«El capitán miró a Fermina Daza y vio en sus pestañas los primeros destellos de una escarcha invernal. Luego miró a Florentino Ariza, su dominio invencible, su amor impávido, y lo asustó la sospecha tardía de que es la vida, más que la muerte, la que no tiene límites. ¿Y hasta cuándo cree usted que podemos seguir en este ir y venir del carajo? le preguntó. Florentino Ariza tenía la respuesta preparada desde hacía cincuenta y tres años, siete meses y once días con sus noches. Toda la vida – dijo.» (Gabriel García Márquez, “El amor en los tiempos del cólera”). Excelente y memorable final de esta gran novela del Nobel colombiano.
“Es la vida, más que la muerte, la que no tiene límites”, exacto y hermoso señalamiento que hace el genio del novelista. La vida exagerada, sin fronteras, la vida hasta más allá de la muerte. De cara a la muerte no solo nos mostramos más sensibles sino también indefensos y con extrema urgencia necesitados de compañía, de afecto, en suma de humanidad. Hace unos días me encontraba haciéndole compañía a una amiga en el velatorio de su mamá, cuando de pronto una mujer de mediana edad interrumpe nuestra conversación para darle el pésame. La abraza muy fuerte, solloza y murmura algo que no llego a entender y luego, mientras la suelta del abrazo, le dice a mi amiga en voz bajita “voy a mirar a tu mami”. Me quedo claro que la intención de esta persona era acercarse al féretro para presentar su respeto a la difunta. Para mirarla por última vez.
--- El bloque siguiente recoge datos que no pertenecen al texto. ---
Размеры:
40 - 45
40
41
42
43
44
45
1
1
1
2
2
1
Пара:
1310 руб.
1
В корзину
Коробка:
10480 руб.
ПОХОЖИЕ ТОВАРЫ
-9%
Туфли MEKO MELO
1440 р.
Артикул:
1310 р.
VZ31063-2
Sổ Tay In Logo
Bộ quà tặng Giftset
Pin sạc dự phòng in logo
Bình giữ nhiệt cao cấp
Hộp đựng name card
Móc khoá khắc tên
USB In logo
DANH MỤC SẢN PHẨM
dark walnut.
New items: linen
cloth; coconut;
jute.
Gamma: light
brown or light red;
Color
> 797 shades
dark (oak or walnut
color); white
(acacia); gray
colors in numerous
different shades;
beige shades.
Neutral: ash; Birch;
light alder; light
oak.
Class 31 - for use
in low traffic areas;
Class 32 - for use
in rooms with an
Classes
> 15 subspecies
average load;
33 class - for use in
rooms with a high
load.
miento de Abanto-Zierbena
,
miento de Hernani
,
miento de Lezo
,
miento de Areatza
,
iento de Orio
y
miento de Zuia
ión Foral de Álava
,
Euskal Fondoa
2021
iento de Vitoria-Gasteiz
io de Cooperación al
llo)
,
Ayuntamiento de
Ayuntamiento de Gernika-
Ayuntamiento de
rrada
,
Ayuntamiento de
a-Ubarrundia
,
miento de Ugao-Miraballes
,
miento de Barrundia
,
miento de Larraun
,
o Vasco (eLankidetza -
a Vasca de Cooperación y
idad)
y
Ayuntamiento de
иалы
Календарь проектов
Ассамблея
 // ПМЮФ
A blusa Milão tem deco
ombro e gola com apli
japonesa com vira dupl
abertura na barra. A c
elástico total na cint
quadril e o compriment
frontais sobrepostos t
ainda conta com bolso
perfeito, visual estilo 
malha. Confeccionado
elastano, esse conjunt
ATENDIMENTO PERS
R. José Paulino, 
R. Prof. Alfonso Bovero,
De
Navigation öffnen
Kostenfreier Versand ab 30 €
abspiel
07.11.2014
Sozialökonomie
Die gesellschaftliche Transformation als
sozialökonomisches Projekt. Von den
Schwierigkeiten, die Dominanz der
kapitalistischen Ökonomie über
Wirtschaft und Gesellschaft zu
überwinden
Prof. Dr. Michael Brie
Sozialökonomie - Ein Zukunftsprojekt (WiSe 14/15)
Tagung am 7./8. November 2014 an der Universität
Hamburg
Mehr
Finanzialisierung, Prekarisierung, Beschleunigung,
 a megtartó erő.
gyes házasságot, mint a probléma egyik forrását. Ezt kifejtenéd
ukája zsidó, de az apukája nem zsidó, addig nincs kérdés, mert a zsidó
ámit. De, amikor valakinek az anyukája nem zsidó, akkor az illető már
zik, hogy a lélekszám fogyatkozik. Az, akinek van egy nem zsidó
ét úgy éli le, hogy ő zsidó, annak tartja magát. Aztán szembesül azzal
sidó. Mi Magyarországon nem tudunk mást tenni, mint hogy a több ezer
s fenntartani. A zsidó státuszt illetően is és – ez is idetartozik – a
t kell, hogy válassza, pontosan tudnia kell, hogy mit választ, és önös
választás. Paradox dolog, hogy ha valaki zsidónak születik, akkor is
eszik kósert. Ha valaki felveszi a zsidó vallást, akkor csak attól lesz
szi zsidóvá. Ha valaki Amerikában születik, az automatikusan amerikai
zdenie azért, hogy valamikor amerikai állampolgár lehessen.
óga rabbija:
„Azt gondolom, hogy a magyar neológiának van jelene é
Mirar es reconocer, darse cuenta del otro y de los otros. Mirarlo para valorarlo, para hacerle saber que nos importa, aunque ese otro ya no nos pueda devolver la mirada. El hola y el adiós como principio y fin del encuentro entre iguales, como elevada muestra de respeto, de reconocimiento. El saludo como expresión máxima de la condición humana. Ese gesto que acompaña a la mirada marca el recuerdo, engrana el momento, para que lo mirado entonces dure toda la vida. Así entonces ese gesto que no tiene palabra, no se olvida ya más.